Babylon AD

October 9th, 2008 Film, Film Reviews, Xpress

If you’re a Hollywood watcher you might have heard director Kassovitz’s very public pillorying of 20th Century Fox for stripping all the cerebral elements out of his sci-fi story and leaving it a charred action movie hulk.

So you might be expecting a flashing neon, Fifth Element-like semi-comic romp with flying cars, a Blade Runner inspired like design sensibility and Vin Diesel in full aw-shucks mode.

In fact Babylon AD’s far from it, and if you had no idea about Kassovitz’s complaints you might not see anything wrong for most of the film. Diesel is Toorop, a mercenary in a stereotypical far future where half of humanity lives in glowing cities and the other in sprawling, brutal shantytowns like his home outside Moscow. When local mobster (a ridiculous-looking Gerard Depardieu) offers him a chance to transport the mysterious and beautiful young Aurora (Thierry) to America where her secret will be revealed, he accepts.

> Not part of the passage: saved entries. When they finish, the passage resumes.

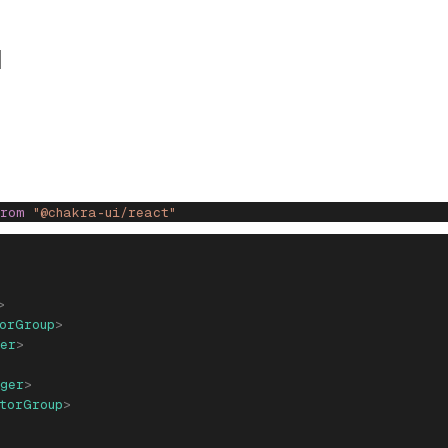
from
 "@chakra-ui/react"
>
orGroup
>
er
>
ger
>
torGroup
>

Accompanied by the priestess (Yeoh) who shepherds the young woman from the secluded convent where they live, Toorop makes his way overland towards New York where the delivery will take place, but on the way he feels both women work his way into his formerly cold heart.

Until the final minute of the film, everything’s working fine — Babylon AD is full of blistering action that’s no sillier than any other film of the genre, a gritty aspect not often seen in science fiction and a slowly building conspiracy premise involving a charismatic high official (Rampling) and a cybernetic-assisted scientist who knows the truth about Aurora.

Then suddenly, the movie falls flat on its face. It feels as if there’s 30 or 40 minutes missing that contained the climactic battle, the secret to Aurora’s identity and the natural culmination of the story. Maybe Fox wrestled the final edit from Kassovitz and cobbled together a 60 second ending from a handful of footage, but there’s no climax, no resolution and no explanation, major characters simply disappearing to leave you wondering what you’re not being told.

Do yourself a favour — right after the big car chase, get up and leave. Pretend everything was resolved satisfactorily and Babylon AD might remain an imaginative and well-executed sci-fi actioner.